- [Exercise requirements]: After locating the line that contains "2. Worker 定时发送心跳包,并在 Master 上接收心跳包" in the data below, set down exactly that line and each one after it through the line that contains "- **What pronouns should I use?**", and nothing more.

- [Dataset items]:

######

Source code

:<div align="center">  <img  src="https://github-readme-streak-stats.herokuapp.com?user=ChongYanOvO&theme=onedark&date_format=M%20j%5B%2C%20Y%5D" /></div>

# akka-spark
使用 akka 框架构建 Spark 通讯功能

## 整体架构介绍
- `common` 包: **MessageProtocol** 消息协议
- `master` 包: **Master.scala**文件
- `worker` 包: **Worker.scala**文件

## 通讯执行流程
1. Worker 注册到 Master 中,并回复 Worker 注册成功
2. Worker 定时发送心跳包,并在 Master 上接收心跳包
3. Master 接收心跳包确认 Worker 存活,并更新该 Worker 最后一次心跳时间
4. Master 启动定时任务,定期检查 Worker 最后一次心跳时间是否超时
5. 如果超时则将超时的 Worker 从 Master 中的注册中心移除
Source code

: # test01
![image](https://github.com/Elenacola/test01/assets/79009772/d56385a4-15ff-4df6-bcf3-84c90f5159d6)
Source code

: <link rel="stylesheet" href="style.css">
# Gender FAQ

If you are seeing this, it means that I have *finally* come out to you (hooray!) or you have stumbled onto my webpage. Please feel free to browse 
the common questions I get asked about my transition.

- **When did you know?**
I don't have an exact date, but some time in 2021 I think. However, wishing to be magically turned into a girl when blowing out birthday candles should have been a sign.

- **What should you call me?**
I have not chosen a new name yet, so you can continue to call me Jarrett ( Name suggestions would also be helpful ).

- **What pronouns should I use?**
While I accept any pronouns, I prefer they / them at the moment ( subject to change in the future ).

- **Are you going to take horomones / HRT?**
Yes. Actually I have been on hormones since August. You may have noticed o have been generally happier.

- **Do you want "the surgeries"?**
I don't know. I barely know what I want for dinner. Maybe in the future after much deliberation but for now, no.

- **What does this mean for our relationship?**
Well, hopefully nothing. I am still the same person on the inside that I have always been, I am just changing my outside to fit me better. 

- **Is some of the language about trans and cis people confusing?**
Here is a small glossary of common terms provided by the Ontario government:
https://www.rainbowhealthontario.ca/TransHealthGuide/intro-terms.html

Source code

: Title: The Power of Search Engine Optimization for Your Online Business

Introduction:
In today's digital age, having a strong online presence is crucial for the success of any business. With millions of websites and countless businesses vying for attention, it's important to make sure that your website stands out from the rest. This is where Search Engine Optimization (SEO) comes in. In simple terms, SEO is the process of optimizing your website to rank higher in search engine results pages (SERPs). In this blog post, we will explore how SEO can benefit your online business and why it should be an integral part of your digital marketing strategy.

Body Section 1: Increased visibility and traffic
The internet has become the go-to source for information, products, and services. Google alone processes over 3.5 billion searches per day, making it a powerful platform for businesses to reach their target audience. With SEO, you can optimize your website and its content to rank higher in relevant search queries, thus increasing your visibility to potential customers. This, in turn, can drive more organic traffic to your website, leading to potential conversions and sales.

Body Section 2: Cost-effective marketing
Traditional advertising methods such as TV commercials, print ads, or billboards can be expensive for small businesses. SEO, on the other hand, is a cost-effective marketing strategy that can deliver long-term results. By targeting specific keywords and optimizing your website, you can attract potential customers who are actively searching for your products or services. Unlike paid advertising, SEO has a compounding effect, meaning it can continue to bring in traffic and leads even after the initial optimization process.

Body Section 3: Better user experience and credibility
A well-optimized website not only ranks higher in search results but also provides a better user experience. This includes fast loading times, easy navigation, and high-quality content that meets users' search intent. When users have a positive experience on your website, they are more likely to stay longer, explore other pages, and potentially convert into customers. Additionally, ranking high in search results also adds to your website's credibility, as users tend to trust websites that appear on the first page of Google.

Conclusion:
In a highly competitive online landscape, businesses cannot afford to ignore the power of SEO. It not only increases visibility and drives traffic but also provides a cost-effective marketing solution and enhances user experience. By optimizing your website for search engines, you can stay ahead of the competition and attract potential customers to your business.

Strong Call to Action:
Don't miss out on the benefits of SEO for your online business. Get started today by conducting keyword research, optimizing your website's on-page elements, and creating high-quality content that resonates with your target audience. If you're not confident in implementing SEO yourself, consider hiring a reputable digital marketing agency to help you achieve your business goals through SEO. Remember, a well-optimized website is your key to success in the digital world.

######

- [Response]:
2. Worker 定时发送心跳包,并在 Master 上接收心跳包
3. Master 接收心跳包确认 Worker 存活,并更新该 Worker 最后一次心跳时间
4. Master 启动定时任务,定期检查 Worker 最后一次心跳时间是否超时
5. 如果超时则将超时的 Worker 从 Master 中的注册中心移除
Source code

: # test01
![image](https://github.com/Elenacola/test01/assets/79009772/d56385a4-15ff-4df6-bcf3-84c90f5159d6)
Source code

: <link rel="stylesheet" href="style.css">
# Gender FAQ

If you are seeing this, it means that I have *finally* come out to you (hooray!) or you have stumbled onto my webpage. Please feel free to browse 
the common questions I get asked about my transition.

- **When did you know?**
I don't have an exact date, but some time in 2021 I think. However, wishing to be magically turned into a girl when blowing out birthday candles should have been a sign.

- **What should you call me?**
I have not chosen a new name yet, so you can continue to call me Jarrett ( Name suggestions would also be helpful ).

- **What pronouns should I use?**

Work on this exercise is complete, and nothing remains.